This book will provide more understanding about the historical relationship between Christians and Muslims in the 16th Century. In addition to Hungarian and Latin texts, many of the documents used are translated from 16th Century Ottoman Turkish. Modern Turkish texts also contribute a significant amount of reference material for this work. Isabella Sforza Zapolya (1520 - 1559) was a remarkable woman, though almost unknown. The eldest child of King Sigismund Stary of Poland and Queen Bona Sforza, Isabella grew up in Wawel Castle in Krakow, Poland. She was given a humanist education and was fluent in Latin, Polish, Italian and Hungarian. Isabella was widowed after a year of marriage to John Zapolya I, King of Hungary, just fifteen days after the birth of his son, who became the King of Transylvania. After she was widowed, Sultan Suleyman promised Isabella that he would protect her and her son. During Isabella's life, he never broke that promise. Exchanges between two cultures and the crossing of boundaries around gender, class, religion, race and geography are constant in the lives of Isabella and Sultan Suleyman. The history that has most frequently been related by western historians regarding the Ottoman Empire has relegated them to the status of the other. This book is Turkish friendly without glossing over harsh truths about all of the players in a treacherous, bloody struggle for power.

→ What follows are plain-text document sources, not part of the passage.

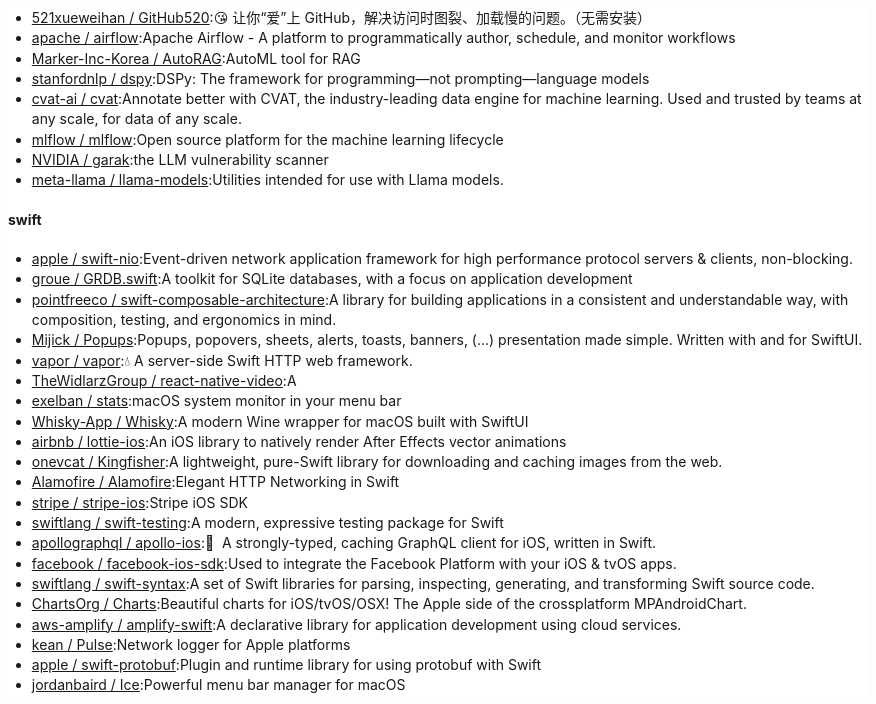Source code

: * [521xueweihan / GitHub520](https://github.com/521xueweihan/GitHub520):😘 让你“爱”上 GitHub，解决访问时图裂、加载慢的问题。（无需安装）
* [apache / airflow](https://github.com/apache/airflow):Apache Airflow - A platform to programmatically author, schedule, and monitor workflows
* [Marker-Inc-Korea / AutoRAG](https://github.com/Marker-Inc-Korea/AutoRAG):AutoML tool for RAG
* [stanfordnlp / dspy](https://github.com/stanfordnlp/dspy):DSPy: The framework for programming—not prompting—language models
* [cvat-ai / cvat](https://github.com/cvat-ai/cvat):Annotate better with CVAT, the industry-leading data engine for machine learning. Used and trusted by teams at any scale, for data of any scale.
* [mlflow / mlflow](https://github.com/mlflow/mlflow):Open source platform for the machine learning lifecycle
* [NVIDIA / garak](https://github.com/NVIDIA/garak):the LLM vulnerability scanner
* [meta-llama / llama-models](https://github.com/meta-llama/llama-models):Utilities intended for use with Llama models.

#### swift
* [apple / swift-nio](https://github.com/apple/swift-nio):Event-driven network application framework for high performance protocol servers & clients, non-blocking.
* [groue / GRDB.swift](https://github.com/groue/GRDB.swift):A toolkit for SQLite databases, with a focus on application development
* [pointfreeco / swift-composable-architecture](https://github.com/pointfreeco/swift-composable-architecture):A library for building applications in a consistent and understandable way, with composition, testing, and ergonomics in mind.
* [Mijick / Popups](https://github.com/Mijick/Popups):Popups, popovers, sheets, alerts, toasts, banners, (...) presentation made simple. Written with and for SwiftUI.
* [vapor / vapor](https://github.com/vapor/vapor):💧 A server-side Swift HTTP web framework.
* [TheWidlarzGroup / react-native-video](https://github.com/TheWidlarzGroup/react-native-video):A <Video /> component for react-native
* [exelban / stats](https://github.com/exelban/stats):macOS system monitor in your menu bar
* [Whisky-App / Whisky](https://github.com/Whisky-App/Whisky):A modern Wine wrapper for macOS built with SwiftUI
* [airbnb / lottie-ios](https://github.com/airbnb/lottie-ios):An iOS library to natively render After Effects vector animations
* [onevcat / Kingfisher](https://github.com/onevcat/Kingfisher):A lightweight, pure-Swift library for downloading and caching images from the web.
* [Alamofire / Alamofire](https://github.com/Alamofire/Alamofire):Elegant HTTP Networking in Swift
* [stripe / stripe-ios](https://github.com/stripe/stripe-ios):Stripe iOS SDK
* [swiftlang / swift-testing](https://github.com/swiftlang/swift-testing):A modern, expressive testing package for Swift
* [apollographql / apollo-ios](https://github.com/apollographql/apollo-ios):📱  A strongly-typed, caching GraphQL client for iOS, written in Swift.
* [facebook / facebook-ios-sdk](https://github.com/facebook/facebook-ios-sdk):Used to integrate the Facebook Platform with your iOS & tvOS apps.
* [swiftlang / swift-syntax](https://github.com/swiftlang/swift-syntax):A set of Swift libraries for parsing, inspecting, generating, and transforming Swift source code.
* [ChartsOrg / Charts](https://github.com/ChartsOrg/Charts):Beautiful charts for iOS/tvOS/OSX! The Apple side of the crossplatform MPAndroidChart.
* [aws-amplify / amplify-swift](https://github.com/aws-amplify/amplify-swift):A declarative library for application development using cloud services.
* [kean / Pulse](https://github.com/kean/Pulse):Network logger for Apple platforms
* [apple / swift-protobuf](https://github.com/apple/swift-protobuf):Plugin and runtime library for using protobuf with Swift
* [jordanbaird / Ice](https://github.com/jordanbaird/Ice):Powerful menu bar manager for macOS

Alicia McNary Forsey taught at the Unitarian Universalist seminary in Berkeley as Professor of Church History for thirteen years. She remains a visiting scholar of the Graduate Theological Union in Berkeley. A life-long Unitarian Universalist, Reverend Forsey has always had a passion for religious studies. She is also on the adjunct faculty of the Humanist Institute, and co-teacher of Class 16 (a three-year certificate program) for the Humanist Institute.
Her new book, Queen Isabella Sforza Szapolyai of Transylvania and Sultan Suleyman of the Ottoman Empire: A Case of Sixteenth-Century Muslim-Christian Collaboration, is about the life of Isabella Sforza Szapolyai, Queen of Transylvania and mother of the only Unitarian king in history. The book uncovers the relationship between Islam and Christianity in Transylvania during the Sixteenth Century using documents archived at the Prime Minister's Ottoman Archives in Istanbul, Turkey.
Rev. Forsey has a B.A., M.Div., and Ph.D. in religious studies, with the Ph.D. concentrating on the intellectual history of Unitarianism.